Four judges – Winter, Parker, Pooler and Jacobs – accounted for 30 of the 66 signed reversals during the 13-year survey period. The varying rates of opinion writing may also have skewed perceptions regarding which judges are most likely to vote to reverse. For example, Pooler authored eight reversals and Judge Joseph McLaughlin only three, but in fact Pooler’s reversal rate is 4.6 percent and McLaughlin’s is 6.3 percent. This seeming anomaly is explained by Pooler having authored nine of the 14 reversals in which she participated out of a total of 307 panels, whereas McLaughlin authored only three of the 10 reversals in which he participated out of a total of 159 panels. The reversal rates for sitting judges who were part of at least 50 panels that reviewed convictions after trial on direct appeal, between January 1, 2000 and May 31, 2013, are set forth in the table accompanying this article.

Incidentally, U.S. Supreme Court Justice Sonia Sotomayor, during her tenure on the Second Circuit, sat on 236 panels considering appeals from federal criminal convictions during our survey period. On nine occasions she voted with the majority to reverse – a middling reversal rate of 3.8 percent; she authored two of those opinions.5

And what about judges sitting on the circuit by designation? Of the 74 judges who sat by designation during our survey period, Judge Jed Rakoff of the Southern District of New York stands out. He sat on 71 panels reviewing convictions, voted to reverse six times and authored one of those reversals, resulting in a reversal rate of approximately 8.5 percent, which exceeds that of all active Second Circuit judges except Parker.

Judge or Law?

A principal impetus for the U.S. Sentencing Guidelines was concern over sentencing disparity at the district court level. But what of disparity in the determination of appeals brought in the circuit courts? The results of our survey strongly suggest that an appellant’s odds of winning a complete reversal in a close case brought in the Second Circuit are largely determined by which three-judge panel hears the appeal. By any yardstick this seems random and unfair.

Perhaps this disparity could be mitigated through liberal use of en banc review, but the Second Circuit rarely convenes en banc to consider criminal appeals.

And so the next time a defendant in a criminal case asks whether he has a shot at winning a complete reversal of his conviction in the Second Circuit, his attorney can say, “I’ll let you know when the panel assignments are published.”

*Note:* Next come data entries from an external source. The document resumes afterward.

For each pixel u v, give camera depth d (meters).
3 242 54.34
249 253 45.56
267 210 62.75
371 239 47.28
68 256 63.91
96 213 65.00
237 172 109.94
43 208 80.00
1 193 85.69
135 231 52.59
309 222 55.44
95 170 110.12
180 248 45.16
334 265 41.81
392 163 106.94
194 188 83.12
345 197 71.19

Richard Levitt is a partner at Levitt & Kaizer. Peter Schmidt is the publisher of Punch and Jurists, a biweekly online survey of federal criminal law decisions (www.fedcrimlaw.com). This article was originally published by the New York Law Journal in July 2013; it is reprinted with permission, with minor edits. The original article included a chronological list of every complete reversal by the Second Circuit during the survey period.

ENDNOTES

1 www.uscourts.gov/uscourts/Statistics/JudicialBusiness/2012/appendices/B05Sep12.pdf.

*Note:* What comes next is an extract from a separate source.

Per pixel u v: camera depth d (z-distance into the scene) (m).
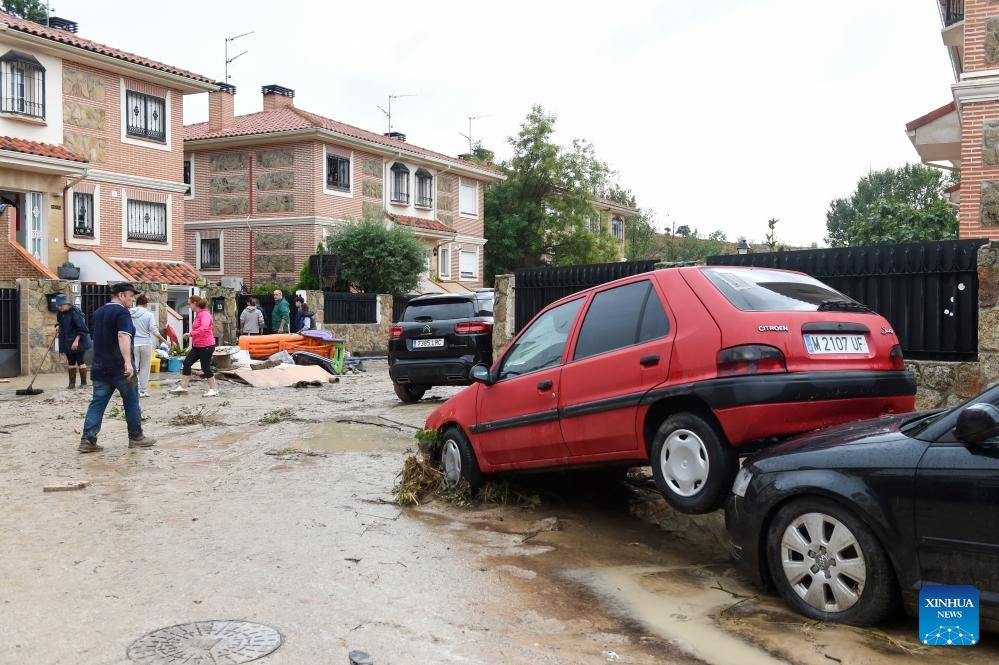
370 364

2 These 1,985 cases generated 2,041 decisions because in 56 cases the court issued both published and unpublished decisions.

3 E.g., United States v. Gonzalez, 488 F.2d 833, 836 (2d Cir. 1973) (“Of course, appellant is entitled only to a fair trial, not to a perfect trial”).

4 Although we have not fully distilled our data, our preliminary review suggests that the percentage of cases in which a partial reversal results in meaningful relief, e.g., a sentence reduction, was quite small.

5 United States v. Samaria, 239 F.3d 228 (2d Cir. 2001) and United States v. Cote, 544 F.3d 88 (2d Cir. 2008).